Reproduce the lines below word for word, leaving out the pictures.
*** Task input ***
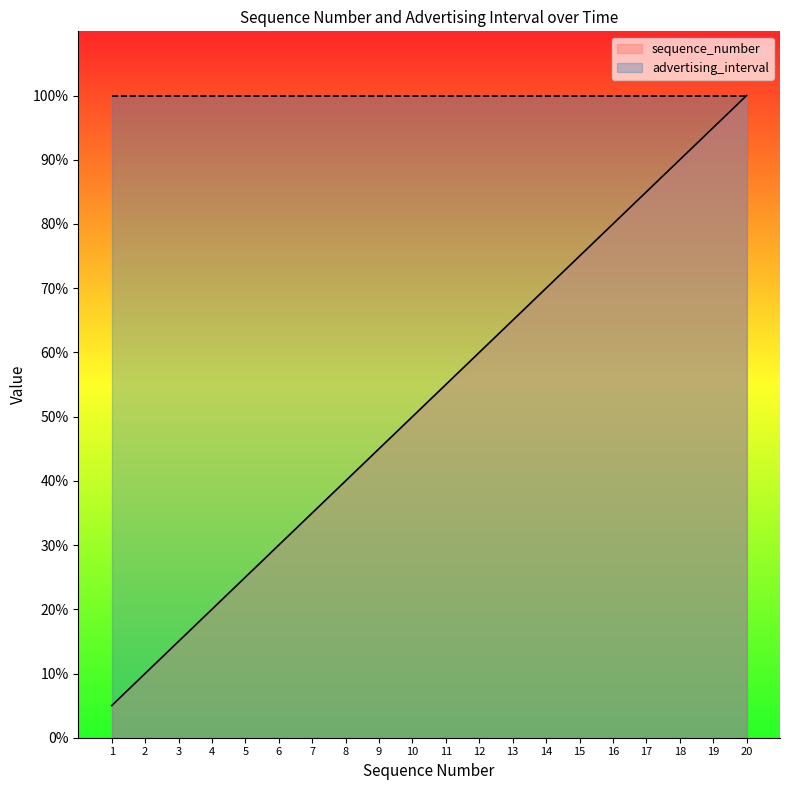

True or false: the data shows 128.4 at 16.

False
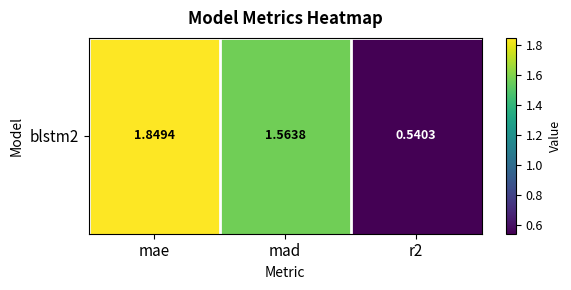

Between r2 and mad, which is larger?

mad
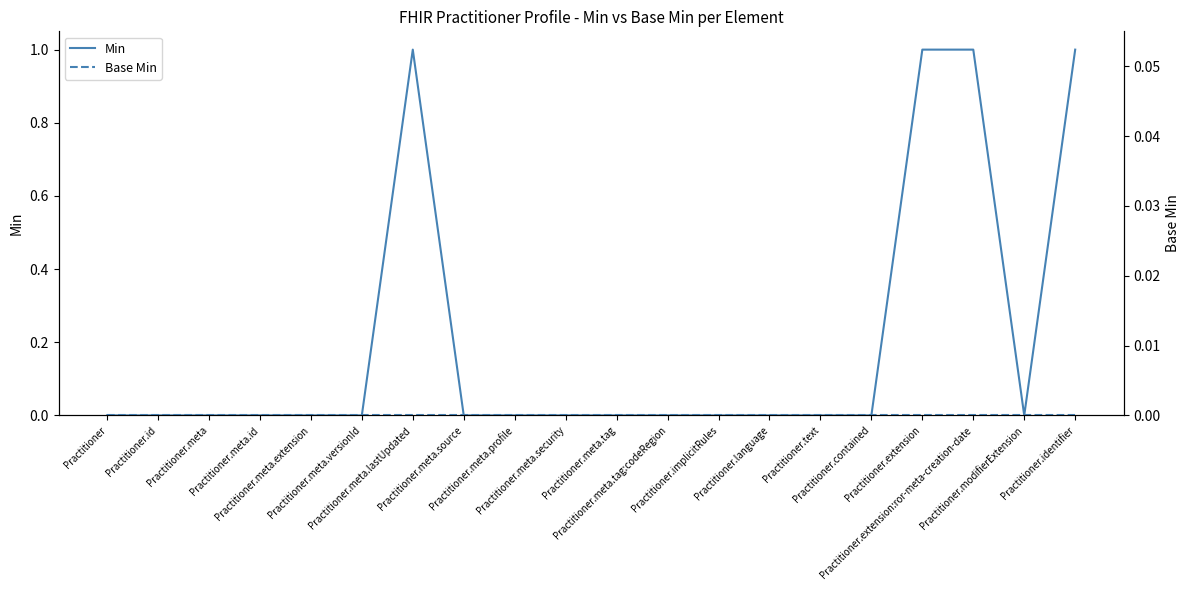

True or false: Base Min and Min intersect in this chart.

False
*** End of Task input ***
Answer space:
True or false: the data shows 128.4 at 16.

False

Between r2 and mad, which is larger?

mad

True or false: Base Min and Min intersect in this chart.

False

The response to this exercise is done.